Bunyip
de Louis Carmain

critiqué par Libris québécis, le 7 novembre 2014
(Montréal - 82 ans)


La note:  étoiles
L'Apocalypse Now de la Papouasie
Qu’un Tasmanien soit le héros d’un roman est un phénomène plutôt rare. Richard Flanagan, qui est né en Tasmanie, a fait connaître son île avec Dispersés par le vent (http://www.critiqueslibres.com/i.php/vcrit/3753). C’est La Fureur et l’Ennui qui lui a assuré une renommée mondiale. Ce roman ressemble à Bunyip de Louis Carmain. Dans les deux œuvres, une femme devient terroriste afin de soutenir la Cause.

Bunyip met d’abord le focus sur Timothée, un reporter photographe tasmanien qui reçoit la mission de sa revue d’aller en Papouasie, pour figer sur pellicule les vestiges d’une frégate japonaise qui a sombré il y a 40 ans près de l’île de Bougainville, une île qui porte le nom de l’explorateur qui l’a découverte après avoir bourlingué en Nouvelle-France. C’est le lien trouvé par l’auteur pour relier son roman à tous les problèmes sociaux du monde. Que l’on soit québécois ou papoue, on affronte des situations similaires. Les deux peuples doivent se libérer du joug des entreprises ou des effets de la mauvaise gestion de l’administration publique, souvent corrompue et insensible au réchauffement climatique, qui menace de disparition les atolls du continent australien.
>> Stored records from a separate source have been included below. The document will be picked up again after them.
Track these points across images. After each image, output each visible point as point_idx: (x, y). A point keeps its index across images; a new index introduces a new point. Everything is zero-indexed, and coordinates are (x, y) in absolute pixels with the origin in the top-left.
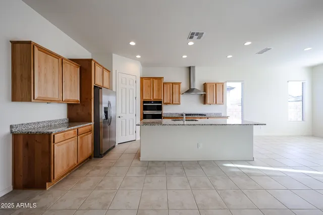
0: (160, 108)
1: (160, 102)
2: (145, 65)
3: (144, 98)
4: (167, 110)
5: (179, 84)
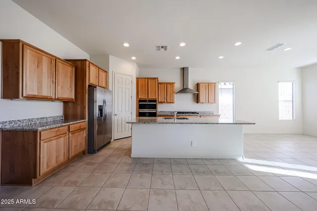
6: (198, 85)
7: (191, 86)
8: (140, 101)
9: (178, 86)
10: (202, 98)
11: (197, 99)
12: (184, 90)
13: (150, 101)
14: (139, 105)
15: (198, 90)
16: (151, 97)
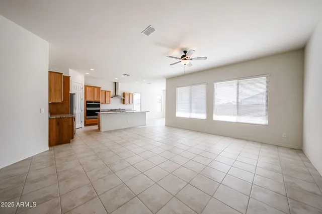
0: (99, 106)
3: (87, 99)
5: (110, 92)
6: (124, 94)
8: (87, 102)
10: (126, 101)
11: (123, 102)
16: (96, 99)
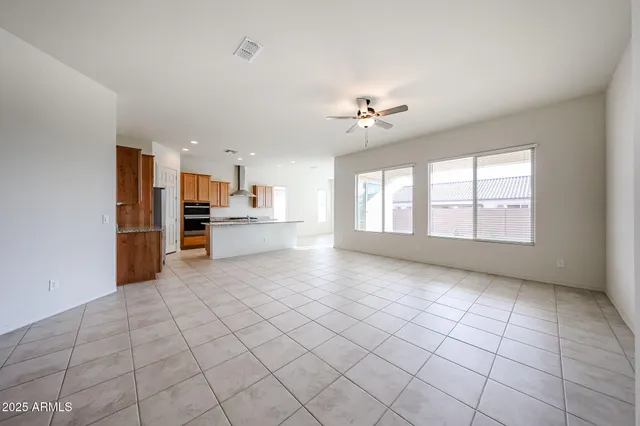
1: (208, 204)
2: (184, 157)
4: (215, 213)
7: (246, 187)
9: (233, 187)
12: (239, 191)
13: (201, 204)
14: (185, 209)
15: (255, 193)
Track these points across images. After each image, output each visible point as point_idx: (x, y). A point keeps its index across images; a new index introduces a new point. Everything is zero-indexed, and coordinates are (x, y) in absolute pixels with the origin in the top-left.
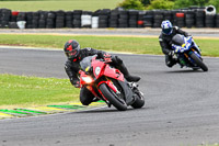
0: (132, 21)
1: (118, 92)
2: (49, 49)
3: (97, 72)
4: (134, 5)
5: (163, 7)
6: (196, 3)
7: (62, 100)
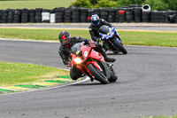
0: (83, 17)
1: (101, 70)
2: (15, 39)
3: (86, 54)
4: (84, 4)
5: (108, 6)
6: (134, 3)
7: (26, 81)
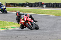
1: (31, 25)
Timothée arrive à Awara en Papouasie pendant que sévit une rébellion. Guidé par Viviane, une Papoue d’origine taïwanaise qu’il a rencontrée dans un hôtel, il est vite intercepté par des guérilleros dirigés par Pisin. Ce dernier est particulièrement heureux d’accueillir cet hôte de marque à qui il dit : « C’est le destin qui vous envoie. » Timothée de répondre : « C’est l’horreur qui me reçoit. » Déjà mijote un plan dans la tête du chef révolutionnaire. Pour le soustraire à sa captivité éventuelle, Pisin lui propose de le mener au site où se décompose la carcasse de la frégate naufragée s’il accepte de réaliser un reportage photos favorable au combat qu’il mène. La proposition est à considérer s’il veut éviter la torture et la mort qui caractérisent souvent les organisations militantes.
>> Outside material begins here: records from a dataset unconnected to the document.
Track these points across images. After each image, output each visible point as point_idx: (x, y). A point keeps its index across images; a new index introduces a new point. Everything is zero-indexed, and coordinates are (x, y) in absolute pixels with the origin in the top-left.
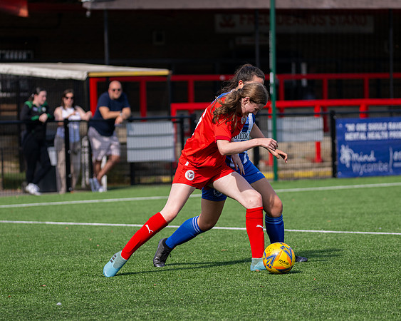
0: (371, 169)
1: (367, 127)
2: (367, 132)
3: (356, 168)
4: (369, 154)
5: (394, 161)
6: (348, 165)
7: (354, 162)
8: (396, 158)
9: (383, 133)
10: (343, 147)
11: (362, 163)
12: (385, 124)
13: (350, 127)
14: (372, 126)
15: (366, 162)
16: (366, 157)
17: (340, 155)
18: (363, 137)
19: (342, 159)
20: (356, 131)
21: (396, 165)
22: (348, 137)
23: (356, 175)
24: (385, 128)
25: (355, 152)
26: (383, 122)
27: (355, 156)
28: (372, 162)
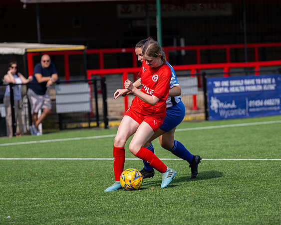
0: (233, 113)
1: (229, 84)
2: (229, 87)
3: (222, 113)
4: (231, 103)
5: (249, 108)
6: (216, 111)
7: (221, 109)
8: (250, 105)
9: (241, 87)
10: (212, 98)
11: (226, 109)
12: (242, 81)
13: (217, 84)
14: (233, 83)
15: (230, 109)
16: (229, 105)
17: (210, 104)
18: (226, 90)
19: (212, 107)
20: (221, 87)
21: (251, 110)
22: (216, 91)
23: (222, 118)
24: (242, 84)
25: (221, 102)
26: (241, 80)
27: (221, 105)
28: (234, 109)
C’est la part d’ombre de ces groupes paramilitaires qui réduisent au silence tous les individus susceptibles de devenir leurs victimes. Viviane et Timothée se voient ainsi contraints à donner leur aval à des rebelles, dont les moyens mis en œuvre pour atteindre leur but appartiennent au monde du mal. Louis Carmain perpétue le manichéisme opposant « l’ombre et la lumière », dirait Marie-Claire Blais. Il soumet ses protagonistes au supplice de l’entre-deux. Pris entre l’arbre et l’écorce, il n’est pas toujours facile de démêler les arguments fallacieux des belligérants de la vérité. Et au fond, le moi ne serait-il pas formé de ces deux forces antagonistes ? Le pacifisme s’use au contact de la violence que manifeste, en l’occurrence, Bunyip, le monstre légendaire, tel le Wendigo du Québec, qui entraîne la population australe au cœur d’un genre d’Apocalypse Now.

Le récit est plutôt simple. Un photographe est fait prisonnier par un groupe rebelle. Ce qui valorise cette œuvre, c’est l’atmosphère, souvent sensuelle, que crée l’auteur à travers les labyrinthes du terrorisme. Il rend compte de toutes les facettes du bloc apparemment monolithique de l’être humain, qui se craquelle pourtant devant l’emprise du mal. C’est dans une langue belle restreinte aux initiés que Louis Carmain suit les traces de Malraux. Par économie, il réduit trop la syntaxe à sa plus simple expression comme dans cette phrase qui montre un Timothée attentif aux charmes de sa guide : elle « s’assit jambes croisées position révélant mollets et hauts fonds dont se méfier ». L’ellipse ne produit pas toujours un bel effet. Il reste que l’on sent que l’auteur a accordé une importance capitale à son écriture, sans toujours atteindre la cible du lecteur.